Agentic tools have gotten genuinely better at the first category. The second category remains deeply human work, and the ClickHouse team appears to have found a similar boundary. The interesting operational question is not whether AI can handle the hard cases but how quickly engineers can recognize which category a given task falls into before handing it off.

Workflow Architecture Matters More Than Model Choice

A thread running through the ClickHouse post, and through similar write-ups from Shopify, Sourcegraph, and other engineering-heavy organizations, is that productivity gains from agentic coding are largely a function of workflow architecture rather than model quality. The difference between a team getting 10% productivity improvement and 40% is usually not which foundation model they are using; it is whether they have:

A well-maintained project context document the agent can rely on
A fast verification path that does not require full builds
Clear task decomposition that gives the agent a bounded problem
A review process calibrated to the output format agents produce

For ClickHouse specifically, the review piece is interesting. C++ PR reviews for a database engine typically require reasoning about performance implications, memory safety, exception safety, and concurrency. These are not things reviewers can spot-check casually. An AI-assisted workflow that increases the volume of PRs without adjusting the review process simply shifts the bottleneck rather than removing it.

The teams that have made this work have generally moved toward a model where the agent does the mechanical scaffolding and a human reviewer focuses narrowly on the invariants the agent cannot be trusted to uphold.
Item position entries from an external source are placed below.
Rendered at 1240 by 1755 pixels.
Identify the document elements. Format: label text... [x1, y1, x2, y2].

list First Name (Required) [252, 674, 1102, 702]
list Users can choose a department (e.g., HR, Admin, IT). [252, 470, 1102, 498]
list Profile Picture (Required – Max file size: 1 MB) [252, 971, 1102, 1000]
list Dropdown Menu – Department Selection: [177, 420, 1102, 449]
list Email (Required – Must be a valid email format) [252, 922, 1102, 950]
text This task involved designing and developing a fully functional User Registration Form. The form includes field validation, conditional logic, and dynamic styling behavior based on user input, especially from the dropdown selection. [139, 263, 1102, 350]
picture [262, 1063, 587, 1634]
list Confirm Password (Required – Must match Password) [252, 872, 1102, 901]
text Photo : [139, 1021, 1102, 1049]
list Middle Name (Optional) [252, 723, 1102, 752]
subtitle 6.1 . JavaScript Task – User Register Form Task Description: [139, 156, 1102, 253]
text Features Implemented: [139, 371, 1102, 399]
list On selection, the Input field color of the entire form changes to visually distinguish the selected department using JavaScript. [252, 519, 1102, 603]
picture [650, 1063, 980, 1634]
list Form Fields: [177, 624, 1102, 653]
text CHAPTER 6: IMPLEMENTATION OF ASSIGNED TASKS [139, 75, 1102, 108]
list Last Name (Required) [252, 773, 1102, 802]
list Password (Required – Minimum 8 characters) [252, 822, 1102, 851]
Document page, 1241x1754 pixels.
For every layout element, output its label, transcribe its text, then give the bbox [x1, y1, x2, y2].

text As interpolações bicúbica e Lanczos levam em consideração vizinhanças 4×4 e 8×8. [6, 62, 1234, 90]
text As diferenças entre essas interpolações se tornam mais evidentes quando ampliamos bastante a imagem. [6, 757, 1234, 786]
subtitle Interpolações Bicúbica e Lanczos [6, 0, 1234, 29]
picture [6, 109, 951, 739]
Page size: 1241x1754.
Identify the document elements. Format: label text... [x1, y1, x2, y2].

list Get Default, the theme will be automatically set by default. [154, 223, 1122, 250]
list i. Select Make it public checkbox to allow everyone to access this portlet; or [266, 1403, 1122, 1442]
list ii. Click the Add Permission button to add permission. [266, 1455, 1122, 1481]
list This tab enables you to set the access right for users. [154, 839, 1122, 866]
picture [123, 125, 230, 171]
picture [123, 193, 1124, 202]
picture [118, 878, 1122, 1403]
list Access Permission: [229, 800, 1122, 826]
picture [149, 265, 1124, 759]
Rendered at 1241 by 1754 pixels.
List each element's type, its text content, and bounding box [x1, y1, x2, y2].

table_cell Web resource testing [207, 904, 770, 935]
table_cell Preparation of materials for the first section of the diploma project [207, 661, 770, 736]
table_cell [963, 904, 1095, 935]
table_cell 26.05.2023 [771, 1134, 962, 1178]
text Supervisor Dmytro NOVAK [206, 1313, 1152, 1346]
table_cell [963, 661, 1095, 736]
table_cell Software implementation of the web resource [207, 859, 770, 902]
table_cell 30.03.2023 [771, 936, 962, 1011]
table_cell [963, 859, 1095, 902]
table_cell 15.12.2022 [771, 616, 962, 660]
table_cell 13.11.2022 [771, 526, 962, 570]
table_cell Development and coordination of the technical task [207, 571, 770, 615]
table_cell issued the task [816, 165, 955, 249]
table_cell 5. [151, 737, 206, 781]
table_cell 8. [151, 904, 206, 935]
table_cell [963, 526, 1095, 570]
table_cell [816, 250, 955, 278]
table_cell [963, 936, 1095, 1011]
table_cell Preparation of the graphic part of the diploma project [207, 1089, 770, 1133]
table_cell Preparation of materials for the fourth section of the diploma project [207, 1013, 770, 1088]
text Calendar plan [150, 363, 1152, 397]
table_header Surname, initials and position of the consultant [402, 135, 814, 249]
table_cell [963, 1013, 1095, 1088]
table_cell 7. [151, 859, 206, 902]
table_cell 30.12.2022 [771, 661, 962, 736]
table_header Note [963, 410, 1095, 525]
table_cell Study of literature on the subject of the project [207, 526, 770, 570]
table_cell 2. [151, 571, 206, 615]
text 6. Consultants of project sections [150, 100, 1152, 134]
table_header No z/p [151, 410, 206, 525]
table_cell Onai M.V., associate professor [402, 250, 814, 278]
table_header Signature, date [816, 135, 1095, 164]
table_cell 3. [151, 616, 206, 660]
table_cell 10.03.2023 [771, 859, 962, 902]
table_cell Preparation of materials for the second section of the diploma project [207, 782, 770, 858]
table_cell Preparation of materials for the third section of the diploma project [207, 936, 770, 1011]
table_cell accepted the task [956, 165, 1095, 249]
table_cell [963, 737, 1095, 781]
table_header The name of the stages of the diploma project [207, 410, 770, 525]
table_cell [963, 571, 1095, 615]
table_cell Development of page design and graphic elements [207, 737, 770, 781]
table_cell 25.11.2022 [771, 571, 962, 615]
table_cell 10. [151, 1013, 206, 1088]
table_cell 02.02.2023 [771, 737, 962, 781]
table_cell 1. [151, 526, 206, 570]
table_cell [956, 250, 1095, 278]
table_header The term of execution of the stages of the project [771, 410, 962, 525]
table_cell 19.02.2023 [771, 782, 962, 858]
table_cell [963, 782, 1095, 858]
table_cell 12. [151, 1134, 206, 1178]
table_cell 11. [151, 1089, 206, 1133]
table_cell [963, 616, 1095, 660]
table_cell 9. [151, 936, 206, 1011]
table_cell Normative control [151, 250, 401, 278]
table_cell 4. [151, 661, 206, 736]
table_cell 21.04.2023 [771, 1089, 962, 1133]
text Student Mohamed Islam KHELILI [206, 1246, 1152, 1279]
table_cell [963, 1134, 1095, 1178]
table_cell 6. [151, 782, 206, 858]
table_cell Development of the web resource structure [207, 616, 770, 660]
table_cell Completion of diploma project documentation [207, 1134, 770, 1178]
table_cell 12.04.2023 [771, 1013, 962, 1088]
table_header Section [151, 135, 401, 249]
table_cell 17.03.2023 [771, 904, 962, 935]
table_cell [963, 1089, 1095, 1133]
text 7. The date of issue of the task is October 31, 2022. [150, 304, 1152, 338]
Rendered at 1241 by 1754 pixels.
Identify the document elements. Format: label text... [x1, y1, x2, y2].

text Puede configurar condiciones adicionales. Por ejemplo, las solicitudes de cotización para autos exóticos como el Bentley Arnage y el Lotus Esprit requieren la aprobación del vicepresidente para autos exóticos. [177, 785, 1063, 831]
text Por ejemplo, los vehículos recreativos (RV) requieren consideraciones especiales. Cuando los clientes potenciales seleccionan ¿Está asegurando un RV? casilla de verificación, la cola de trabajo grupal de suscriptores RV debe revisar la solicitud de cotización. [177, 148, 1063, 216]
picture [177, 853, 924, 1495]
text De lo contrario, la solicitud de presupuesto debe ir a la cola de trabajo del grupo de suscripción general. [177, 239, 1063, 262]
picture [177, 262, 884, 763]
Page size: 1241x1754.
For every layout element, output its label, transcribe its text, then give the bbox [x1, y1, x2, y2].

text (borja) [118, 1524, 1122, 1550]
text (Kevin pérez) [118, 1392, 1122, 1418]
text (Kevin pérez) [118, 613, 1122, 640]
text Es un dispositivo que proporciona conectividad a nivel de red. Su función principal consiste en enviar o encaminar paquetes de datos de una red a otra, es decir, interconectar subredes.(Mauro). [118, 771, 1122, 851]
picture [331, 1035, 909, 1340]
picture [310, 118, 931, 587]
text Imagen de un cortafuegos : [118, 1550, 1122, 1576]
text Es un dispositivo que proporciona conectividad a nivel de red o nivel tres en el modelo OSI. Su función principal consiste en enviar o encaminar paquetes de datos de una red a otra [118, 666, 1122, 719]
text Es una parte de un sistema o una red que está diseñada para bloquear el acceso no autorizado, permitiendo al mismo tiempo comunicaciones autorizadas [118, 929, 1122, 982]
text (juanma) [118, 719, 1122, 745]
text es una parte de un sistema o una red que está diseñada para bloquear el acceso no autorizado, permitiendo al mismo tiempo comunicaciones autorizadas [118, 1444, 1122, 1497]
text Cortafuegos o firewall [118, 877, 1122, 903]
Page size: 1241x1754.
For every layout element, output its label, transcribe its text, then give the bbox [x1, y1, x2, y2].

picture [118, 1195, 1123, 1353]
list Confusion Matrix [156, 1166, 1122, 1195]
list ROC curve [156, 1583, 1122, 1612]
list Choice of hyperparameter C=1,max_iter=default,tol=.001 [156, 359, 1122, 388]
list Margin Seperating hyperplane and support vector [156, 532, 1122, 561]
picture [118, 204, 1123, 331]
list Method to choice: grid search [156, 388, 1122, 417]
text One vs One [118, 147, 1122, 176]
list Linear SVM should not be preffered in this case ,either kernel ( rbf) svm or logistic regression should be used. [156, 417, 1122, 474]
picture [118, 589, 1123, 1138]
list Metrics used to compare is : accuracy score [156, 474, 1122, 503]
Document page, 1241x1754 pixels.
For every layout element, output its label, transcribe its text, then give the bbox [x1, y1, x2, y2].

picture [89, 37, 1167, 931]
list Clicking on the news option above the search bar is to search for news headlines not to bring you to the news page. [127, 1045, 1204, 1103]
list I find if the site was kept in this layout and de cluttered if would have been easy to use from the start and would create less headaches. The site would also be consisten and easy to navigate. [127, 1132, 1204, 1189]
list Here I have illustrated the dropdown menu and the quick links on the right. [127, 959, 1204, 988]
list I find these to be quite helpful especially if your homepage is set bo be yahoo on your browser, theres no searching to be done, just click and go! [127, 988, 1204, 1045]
That requires reviewers to internalize what the agent is good at and where its failure modes concentrate, which is itself a non-trivial skill that takes time to develop.

What This Means for Systems Programming More Broadly

ClickHouse is not an outlier in systems programming. Codebases of comparable scale and complexity exist at most large infrastructure companies, in game engines, in compilers, in operating system kernels. The agentic coding story in those environments is a decade behind where it is in web development, partly because the tooling ecosystem was slower to develop and partly because the feedback loops are slower and the correctness requirements are higher.

The infrastructure investment required to make agents productive in these environments is substantial: fast build caching, well-maintained architecture documentation, LSP-based navigation tooling, and a test suite structured to allow subsystem-level verification. Most teams have not made that investment because it was not necessary before agents existed. Making it now, retroactively, while also shipping features, is the actual challenge that posts like ClickHouse’s are quietly documenting.

The honest summary is that agentic coding at this scale works, but it requires treating the agent as a new kind of junior engineer that needs the same onboarding infrastructure a human would need, just formalized into files and tooling rather than conversations and documentation wikis. The teams that build that infrastructure are going to see compounding returns. The teams that try to bolt agents onto an undocumented codebase and wonder why the output is mediocre are going to keep wondering.